I had thought about asking a colleague from work named Lydia to come with me but I decided against it for the sake of our working relationship. These donor dates could go one of two ways and I really needed to sell this one. I didn't have enough trust or knowledge in Lydia's networking skills as of yet. I didn't doubt they were fantastic. I respected her presence and enjoyed talking with her and gleaning from her insights.

She was a new doctor of anthropology at the university with me and we had struck up a fast friendship. She was lighthearted, interesting, and had immigrated from Turkey by way of Germany. There is something about ex-pats coming together, it is an immediate bond because of the understanding that comes from struggling to fit into a new culture without forgetting the first. No matter how much anyone loved the country they emigrated to, the homesickness for their first land was always annoyingly present.

Lydia had an easy smile and a loud laugh that shook her shoulders and made her colorful hijab wrinkle, there wasn't much that crossed her mind that I didn't hear about. 

She was an open book and the pages of her story enveloped me. Her family had fled to Germany during the Iran-Iraq war in 1980, she had been five years old.
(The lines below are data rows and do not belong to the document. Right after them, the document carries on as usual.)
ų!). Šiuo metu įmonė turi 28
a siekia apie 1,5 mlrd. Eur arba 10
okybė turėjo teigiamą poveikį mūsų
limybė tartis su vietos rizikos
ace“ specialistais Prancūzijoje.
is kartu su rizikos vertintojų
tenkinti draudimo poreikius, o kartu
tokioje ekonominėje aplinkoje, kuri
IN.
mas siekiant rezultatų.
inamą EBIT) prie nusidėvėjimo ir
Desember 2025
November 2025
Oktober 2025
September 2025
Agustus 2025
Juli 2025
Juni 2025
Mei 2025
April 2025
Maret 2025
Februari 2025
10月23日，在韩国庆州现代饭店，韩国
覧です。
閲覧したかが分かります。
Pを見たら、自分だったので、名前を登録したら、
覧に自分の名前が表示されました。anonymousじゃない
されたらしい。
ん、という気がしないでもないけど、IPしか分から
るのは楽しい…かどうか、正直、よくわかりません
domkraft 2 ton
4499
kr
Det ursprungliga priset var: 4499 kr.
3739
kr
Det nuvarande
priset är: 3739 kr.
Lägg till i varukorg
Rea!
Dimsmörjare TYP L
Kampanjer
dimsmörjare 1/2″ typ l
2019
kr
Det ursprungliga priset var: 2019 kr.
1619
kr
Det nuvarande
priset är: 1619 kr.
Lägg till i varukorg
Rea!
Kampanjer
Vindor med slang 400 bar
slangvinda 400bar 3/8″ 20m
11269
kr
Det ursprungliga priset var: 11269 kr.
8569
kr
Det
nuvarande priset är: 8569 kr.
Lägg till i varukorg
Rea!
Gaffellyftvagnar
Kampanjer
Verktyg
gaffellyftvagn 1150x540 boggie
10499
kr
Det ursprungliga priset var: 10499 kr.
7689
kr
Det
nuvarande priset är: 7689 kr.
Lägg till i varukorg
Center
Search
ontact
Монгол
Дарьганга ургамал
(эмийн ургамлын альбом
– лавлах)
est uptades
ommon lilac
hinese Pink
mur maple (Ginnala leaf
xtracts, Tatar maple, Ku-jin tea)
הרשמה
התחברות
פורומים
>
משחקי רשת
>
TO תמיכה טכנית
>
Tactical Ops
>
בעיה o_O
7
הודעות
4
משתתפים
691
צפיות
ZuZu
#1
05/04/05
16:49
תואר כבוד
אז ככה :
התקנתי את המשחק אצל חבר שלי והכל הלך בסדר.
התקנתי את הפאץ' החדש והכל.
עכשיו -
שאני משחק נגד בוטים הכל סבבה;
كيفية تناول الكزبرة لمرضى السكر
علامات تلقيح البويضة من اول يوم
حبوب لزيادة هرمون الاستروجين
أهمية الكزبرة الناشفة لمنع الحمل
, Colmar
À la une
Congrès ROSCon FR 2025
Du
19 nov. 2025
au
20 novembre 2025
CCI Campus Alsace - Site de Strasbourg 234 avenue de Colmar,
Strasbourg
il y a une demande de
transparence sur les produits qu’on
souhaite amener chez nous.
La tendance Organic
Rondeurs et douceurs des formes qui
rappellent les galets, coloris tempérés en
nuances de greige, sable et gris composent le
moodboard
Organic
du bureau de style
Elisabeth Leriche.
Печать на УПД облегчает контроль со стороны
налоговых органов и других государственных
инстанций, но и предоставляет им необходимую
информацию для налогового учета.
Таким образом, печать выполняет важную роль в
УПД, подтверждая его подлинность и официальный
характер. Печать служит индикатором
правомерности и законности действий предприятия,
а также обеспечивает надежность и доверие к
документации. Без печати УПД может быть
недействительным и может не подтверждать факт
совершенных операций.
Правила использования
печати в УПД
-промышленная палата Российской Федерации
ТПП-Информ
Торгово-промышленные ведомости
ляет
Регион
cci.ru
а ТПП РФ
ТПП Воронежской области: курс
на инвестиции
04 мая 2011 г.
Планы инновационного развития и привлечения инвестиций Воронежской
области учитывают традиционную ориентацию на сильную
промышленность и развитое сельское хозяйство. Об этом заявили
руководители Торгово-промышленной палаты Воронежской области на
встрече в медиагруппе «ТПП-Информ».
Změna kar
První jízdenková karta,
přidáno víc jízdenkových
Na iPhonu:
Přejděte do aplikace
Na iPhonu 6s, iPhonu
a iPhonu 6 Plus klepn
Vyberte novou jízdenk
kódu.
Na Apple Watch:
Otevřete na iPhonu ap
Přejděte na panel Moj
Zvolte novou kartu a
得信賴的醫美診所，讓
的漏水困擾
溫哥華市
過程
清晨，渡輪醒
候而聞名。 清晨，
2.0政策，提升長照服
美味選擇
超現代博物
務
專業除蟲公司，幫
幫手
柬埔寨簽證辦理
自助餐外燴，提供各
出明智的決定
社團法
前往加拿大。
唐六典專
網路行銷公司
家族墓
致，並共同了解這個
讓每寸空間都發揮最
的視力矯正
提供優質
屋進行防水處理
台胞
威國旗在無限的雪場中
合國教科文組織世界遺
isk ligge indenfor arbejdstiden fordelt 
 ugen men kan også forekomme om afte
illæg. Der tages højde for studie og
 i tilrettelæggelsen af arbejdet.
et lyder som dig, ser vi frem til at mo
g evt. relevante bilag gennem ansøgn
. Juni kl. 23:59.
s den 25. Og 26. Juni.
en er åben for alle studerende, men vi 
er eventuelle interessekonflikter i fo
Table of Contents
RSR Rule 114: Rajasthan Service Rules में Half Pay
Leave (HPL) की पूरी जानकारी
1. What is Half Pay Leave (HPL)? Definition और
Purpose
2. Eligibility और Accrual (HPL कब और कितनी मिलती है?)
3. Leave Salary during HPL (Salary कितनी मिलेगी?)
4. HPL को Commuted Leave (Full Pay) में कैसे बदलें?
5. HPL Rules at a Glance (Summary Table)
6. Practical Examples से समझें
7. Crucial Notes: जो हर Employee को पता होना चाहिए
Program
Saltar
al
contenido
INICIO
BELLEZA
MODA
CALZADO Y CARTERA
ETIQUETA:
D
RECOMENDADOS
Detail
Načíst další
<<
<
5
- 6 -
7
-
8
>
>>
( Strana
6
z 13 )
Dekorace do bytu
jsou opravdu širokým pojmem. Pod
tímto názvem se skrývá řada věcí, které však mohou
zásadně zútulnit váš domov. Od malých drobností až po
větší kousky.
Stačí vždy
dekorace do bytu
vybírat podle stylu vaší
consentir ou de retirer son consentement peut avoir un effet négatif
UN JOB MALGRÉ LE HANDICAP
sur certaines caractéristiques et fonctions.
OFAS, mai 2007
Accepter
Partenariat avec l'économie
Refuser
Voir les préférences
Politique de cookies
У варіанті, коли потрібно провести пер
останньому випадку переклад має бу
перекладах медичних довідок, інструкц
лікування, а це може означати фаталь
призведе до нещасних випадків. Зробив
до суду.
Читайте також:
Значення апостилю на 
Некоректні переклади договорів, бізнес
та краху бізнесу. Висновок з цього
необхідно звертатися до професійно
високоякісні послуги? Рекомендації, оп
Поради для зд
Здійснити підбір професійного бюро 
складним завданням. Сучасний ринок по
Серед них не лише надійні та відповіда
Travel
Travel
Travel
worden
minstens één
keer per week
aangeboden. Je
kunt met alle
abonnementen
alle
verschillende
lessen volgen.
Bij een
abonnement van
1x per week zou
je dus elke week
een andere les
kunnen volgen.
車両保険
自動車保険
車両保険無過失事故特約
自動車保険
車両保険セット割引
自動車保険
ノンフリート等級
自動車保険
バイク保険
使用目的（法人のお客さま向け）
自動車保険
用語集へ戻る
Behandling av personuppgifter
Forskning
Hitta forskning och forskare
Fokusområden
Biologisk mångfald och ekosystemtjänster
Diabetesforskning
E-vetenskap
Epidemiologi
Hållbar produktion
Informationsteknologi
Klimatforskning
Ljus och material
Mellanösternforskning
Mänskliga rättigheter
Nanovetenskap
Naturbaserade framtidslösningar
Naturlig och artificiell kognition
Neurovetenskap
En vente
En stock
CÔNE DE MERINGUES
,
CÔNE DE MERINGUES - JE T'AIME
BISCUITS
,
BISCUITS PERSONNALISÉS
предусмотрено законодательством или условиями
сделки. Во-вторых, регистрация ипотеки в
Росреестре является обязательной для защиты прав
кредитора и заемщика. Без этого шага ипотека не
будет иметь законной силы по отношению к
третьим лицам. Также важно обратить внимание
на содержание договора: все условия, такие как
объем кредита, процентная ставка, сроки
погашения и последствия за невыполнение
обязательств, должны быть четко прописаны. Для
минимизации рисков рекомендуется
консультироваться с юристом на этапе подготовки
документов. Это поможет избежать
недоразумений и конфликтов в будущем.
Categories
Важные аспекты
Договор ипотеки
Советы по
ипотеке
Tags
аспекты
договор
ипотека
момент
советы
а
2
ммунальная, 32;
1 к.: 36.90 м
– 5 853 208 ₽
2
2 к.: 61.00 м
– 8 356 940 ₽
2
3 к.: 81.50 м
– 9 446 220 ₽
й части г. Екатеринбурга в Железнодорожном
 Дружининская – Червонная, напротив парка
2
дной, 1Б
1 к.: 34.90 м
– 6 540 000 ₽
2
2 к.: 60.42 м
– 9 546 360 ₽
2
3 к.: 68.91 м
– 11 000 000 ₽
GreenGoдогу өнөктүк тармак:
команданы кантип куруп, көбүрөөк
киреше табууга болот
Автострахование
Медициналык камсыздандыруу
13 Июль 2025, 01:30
She learned two new languages simultaneously: English and German, while living in a foreign culture and fighting to make her escape worthwhile.

Come to think, she constantly babbled, every thought rushing out with no filter holding them back. Speak first and apologize later was her motto. She didn't mind if I didn't remember everything she said, she would simply repeat herself because it only gave her the chance to add new details that she had forgotten before.

Lydia was a benevolent confidante during the beginning throes of my breakup with Truth. I hadn't wanted to bring up such a deeply personal topic, but she had found a few sketches that I had drawn of Truth in our shared office storage space. I had wanted to forget about her, put away any trace of her existence, but at the same time her absence had left a hole in my life.